Gosh, I can’t recall anyone ever expressing such a thought!
That’s called writing. Write that down.
When is the part where Goatee Boy calls over to Flunky, “Speaking of which, where the fuck were YOU??”
Batiuk has to Batiuk so he can’t imagine an option that isn’t either “Waste thousands on air fare to meet face-to-face” or “not discuss a proposal.”
And Cindy is there either because she has to cling to her man, or because it’s her proposal but women need a real man to handle serious business discussions for them.
Again, Batiuk has to Batiuk.

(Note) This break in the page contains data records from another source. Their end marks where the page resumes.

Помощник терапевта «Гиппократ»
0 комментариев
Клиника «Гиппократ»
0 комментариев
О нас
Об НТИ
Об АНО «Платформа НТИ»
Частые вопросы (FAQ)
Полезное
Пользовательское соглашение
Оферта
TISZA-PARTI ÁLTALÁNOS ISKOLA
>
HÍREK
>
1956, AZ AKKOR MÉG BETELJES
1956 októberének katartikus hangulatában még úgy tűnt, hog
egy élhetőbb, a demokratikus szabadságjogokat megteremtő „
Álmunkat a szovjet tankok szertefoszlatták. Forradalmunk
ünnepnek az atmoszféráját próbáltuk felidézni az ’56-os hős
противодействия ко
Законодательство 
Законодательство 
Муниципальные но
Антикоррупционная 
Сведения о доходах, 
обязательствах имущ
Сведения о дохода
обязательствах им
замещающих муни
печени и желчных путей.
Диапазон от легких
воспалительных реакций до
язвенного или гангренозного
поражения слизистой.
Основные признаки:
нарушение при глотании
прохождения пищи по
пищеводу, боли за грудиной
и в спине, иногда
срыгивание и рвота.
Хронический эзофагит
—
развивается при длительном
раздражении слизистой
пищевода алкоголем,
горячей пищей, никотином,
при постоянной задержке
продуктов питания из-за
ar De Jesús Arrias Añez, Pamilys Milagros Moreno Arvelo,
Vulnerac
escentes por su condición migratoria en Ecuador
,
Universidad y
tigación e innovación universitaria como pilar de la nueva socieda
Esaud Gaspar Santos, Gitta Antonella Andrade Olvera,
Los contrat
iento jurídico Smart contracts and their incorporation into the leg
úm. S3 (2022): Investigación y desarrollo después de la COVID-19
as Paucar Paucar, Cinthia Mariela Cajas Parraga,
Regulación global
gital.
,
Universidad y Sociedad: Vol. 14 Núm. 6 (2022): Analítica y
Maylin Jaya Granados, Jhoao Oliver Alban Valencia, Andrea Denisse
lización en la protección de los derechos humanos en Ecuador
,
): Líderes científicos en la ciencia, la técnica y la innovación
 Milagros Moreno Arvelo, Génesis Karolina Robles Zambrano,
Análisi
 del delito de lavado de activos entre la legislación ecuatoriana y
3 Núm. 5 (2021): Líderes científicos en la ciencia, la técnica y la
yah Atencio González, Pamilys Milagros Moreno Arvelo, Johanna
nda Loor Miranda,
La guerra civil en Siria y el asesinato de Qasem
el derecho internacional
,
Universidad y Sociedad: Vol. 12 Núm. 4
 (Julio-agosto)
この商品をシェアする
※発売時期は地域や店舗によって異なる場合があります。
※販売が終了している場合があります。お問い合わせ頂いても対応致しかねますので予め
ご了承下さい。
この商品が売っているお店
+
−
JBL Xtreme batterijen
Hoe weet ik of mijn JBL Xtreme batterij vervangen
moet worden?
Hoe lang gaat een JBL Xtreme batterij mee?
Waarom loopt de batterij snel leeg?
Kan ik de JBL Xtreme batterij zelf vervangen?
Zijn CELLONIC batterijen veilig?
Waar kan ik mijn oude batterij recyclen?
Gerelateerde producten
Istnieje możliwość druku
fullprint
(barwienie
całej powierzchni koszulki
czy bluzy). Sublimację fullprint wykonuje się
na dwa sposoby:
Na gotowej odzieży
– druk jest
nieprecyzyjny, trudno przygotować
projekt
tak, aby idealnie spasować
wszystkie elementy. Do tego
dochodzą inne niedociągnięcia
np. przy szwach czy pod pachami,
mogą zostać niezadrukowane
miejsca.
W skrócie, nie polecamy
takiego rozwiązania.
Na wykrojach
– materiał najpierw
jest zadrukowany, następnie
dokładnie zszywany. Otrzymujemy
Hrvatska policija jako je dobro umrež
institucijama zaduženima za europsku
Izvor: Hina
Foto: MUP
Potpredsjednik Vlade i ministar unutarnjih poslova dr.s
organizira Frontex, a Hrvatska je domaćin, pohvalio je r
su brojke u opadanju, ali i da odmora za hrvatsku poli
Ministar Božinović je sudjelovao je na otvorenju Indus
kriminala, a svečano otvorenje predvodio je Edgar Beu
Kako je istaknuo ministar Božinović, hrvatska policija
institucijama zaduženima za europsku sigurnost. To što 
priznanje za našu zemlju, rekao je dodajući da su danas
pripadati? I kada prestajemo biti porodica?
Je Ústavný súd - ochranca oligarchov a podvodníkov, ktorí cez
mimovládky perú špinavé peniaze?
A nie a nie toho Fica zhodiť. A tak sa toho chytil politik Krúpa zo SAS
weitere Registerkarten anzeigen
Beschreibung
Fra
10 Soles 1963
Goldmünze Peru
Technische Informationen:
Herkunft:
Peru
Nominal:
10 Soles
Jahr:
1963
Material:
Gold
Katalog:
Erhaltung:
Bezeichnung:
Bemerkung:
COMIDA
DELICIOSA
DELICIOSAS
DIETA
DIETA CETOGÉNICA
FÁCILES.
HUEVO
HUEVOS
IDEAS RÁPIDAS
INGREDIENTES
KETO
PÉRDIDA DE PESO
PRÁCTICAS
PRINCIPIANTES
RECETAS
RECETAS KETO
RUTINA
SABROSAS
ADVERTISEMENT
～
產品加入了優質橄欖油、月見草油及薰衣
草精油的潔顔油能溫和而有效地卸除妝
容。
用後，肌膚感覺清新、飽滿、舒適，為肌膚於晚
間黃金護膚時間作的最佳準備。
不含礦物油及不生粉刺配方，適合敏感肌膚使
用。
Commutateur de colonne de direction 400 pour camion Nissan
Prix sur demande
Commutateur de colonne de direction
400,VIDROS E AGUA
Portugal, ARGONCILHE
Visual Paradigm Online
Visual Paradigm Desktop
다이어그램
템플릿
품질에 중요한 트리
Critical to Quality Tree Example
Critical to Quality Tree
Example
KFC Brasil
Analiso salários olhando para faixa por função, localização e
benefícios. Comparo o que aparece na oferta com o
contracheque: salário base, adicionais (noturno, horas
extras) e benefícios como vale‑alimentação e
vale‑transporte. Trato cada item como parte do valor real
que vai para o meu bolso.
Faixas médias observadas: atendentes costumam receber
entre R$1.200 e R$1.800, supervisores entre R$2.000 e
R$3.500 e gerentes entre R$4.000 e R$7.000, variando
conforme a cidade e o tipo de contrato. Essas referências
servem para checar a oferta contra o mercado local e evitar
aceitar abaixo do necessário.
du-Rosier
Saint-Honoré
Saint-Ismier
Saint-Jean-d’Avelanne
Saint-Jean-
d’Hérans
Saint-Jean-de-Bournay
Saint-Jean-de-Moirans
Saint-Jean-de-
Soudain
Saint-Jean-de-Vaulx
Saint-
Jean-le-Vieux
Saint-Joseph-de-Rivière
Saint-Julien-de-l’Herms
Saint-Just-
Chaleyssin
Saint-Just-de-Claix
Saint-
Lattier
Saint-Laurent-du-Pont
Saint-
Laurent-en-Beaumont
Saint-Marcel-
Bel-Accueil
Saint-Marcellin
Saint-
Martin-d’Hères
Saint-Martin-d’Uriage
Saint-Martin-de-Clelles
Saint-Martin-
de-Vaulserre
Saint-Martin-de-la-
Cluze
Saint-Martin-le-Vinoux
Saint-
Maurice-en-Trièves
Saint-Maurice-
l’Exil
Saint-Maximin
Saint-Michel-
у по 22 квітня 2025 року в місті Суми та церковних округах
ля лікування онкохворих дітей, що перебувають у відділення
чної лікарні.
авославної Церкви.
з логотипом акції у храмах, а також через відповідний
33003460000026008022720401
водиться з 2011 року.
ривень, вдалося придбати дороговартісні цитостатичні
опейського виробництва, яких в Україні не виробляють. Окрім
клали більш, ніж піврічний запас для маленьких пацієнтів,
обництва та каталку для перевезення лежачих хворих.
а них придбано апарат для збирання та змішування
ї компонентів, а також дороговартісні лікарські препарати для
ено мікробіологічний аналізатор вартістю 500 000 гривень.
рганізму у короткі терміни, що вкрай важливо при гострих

Trying to explain the Bechdel test to him would probably make his brains explode.
Oh God…I just had a thought. Are we hearing the opening chords of Tom Batiuk’s Greatest Hit again?
No, he hasn’t finished his hit job on Bull’s reputation.
I seem to remember the last time Les was involved in Hollywood, he was such a jackass about Lisa’s Story: The Movie that they torpedoed the project and paid him a kill fee to go away. Why would anyone do business with him again?
For the same reason Mike Patterson got a book deal instead of a public lynching after pissing himself in terror, resigning in disgrace and running home to Mommy when his employer told him to act like a magazine editor: (inept) writing.
Pretty sure the role of Michael Patterson was played by a 70 year old Canadian Woman. Remember when Lynnuck made the mistake of revealing excerpts of Mike’s “writing?” No life form with attached testicles writes like that.
This isn’t about the Lisa movie again, is it?
It’s got to be about Bull, CTE and suicide. They could have discussed this at Bull’s funeral but that would have interfered with insulting Bull’s memory.
Yes this is cold ‘Shame about old what’s his name dying. Anyway let’s talk about the real reason I flew here.”
Bull is my Hero…. he found a way out!
Mason want Les to write the companion coffee table book to Cindy’s latest documentary, “Starbuck Jones and the Talking Murder Chimp.”
There is one reason Mason wants to talk to Les– Mason has probably optioned the long dead Lisa’s Story movie out of turnaround purgatory and wants Les’s blessing to try again to do the movie. This time as an independent movie to be streamed on Netflix. It is Mason’s dream to finally play Les on the big screen and he’s got some big star lined up to play St. Lisa
It’s my dream to play the guy who takes the bent nail, straightens it out and helps nail Les to the cross.
Am I evil because I busted out laughing at this? Yeah, probably…
Incidentally…….
“Crucifixion?”
“Yuh.”
“Very good. Crucifixion?”
“Yes.”
“Very good. Crucifixion?”
“No.”
“Oh, well off you go, then!”
“Awww I’m just joking! YES, crucifixion.”
There is one reason Mason wants to talk to Les– Mason has probably optioned the long dead Lisa’s Story movie out of turnaround purgatory and wants Les’s blessing to try again to do the movie. This time as an independent movie to be streamed on Netflix. It is Mason’s dream to finally play Les on the big screen and he’s got some big star lined up to play St. Lisa
Marianne Winters.
Can we hope that by now she’s become a man-eating A-list actress who steals her costars from their hapless girlfriends? I don’t care what happens to Cindy; I just want to see Mason go away forever.
Normally, when a kill fee is paid (as it was to Les), that project is deader than dead. It effectively terminates the entire contract. The whole process would have to start from the beginning. And the only thing less realistic than Hollywood paying to option Lisa’s Story is Hollywood paying to option Lisa’s Story twice.
Not that any of this will be an obstacle in the Funkyverse,of course.
Look, Cindy and Mason are drinking Westview’s favorite diet drink, Copro Lite. But why aren’t those wacky kids sharing a single drink with two straws in it?
Krankenschaaften: “Remember senior year back when we were at Akron and on your birthday I got you more wasted than you had ever been and passed you around the frat house and you did all my brothers three at a time??” Why oh why didn’t I videotape that!?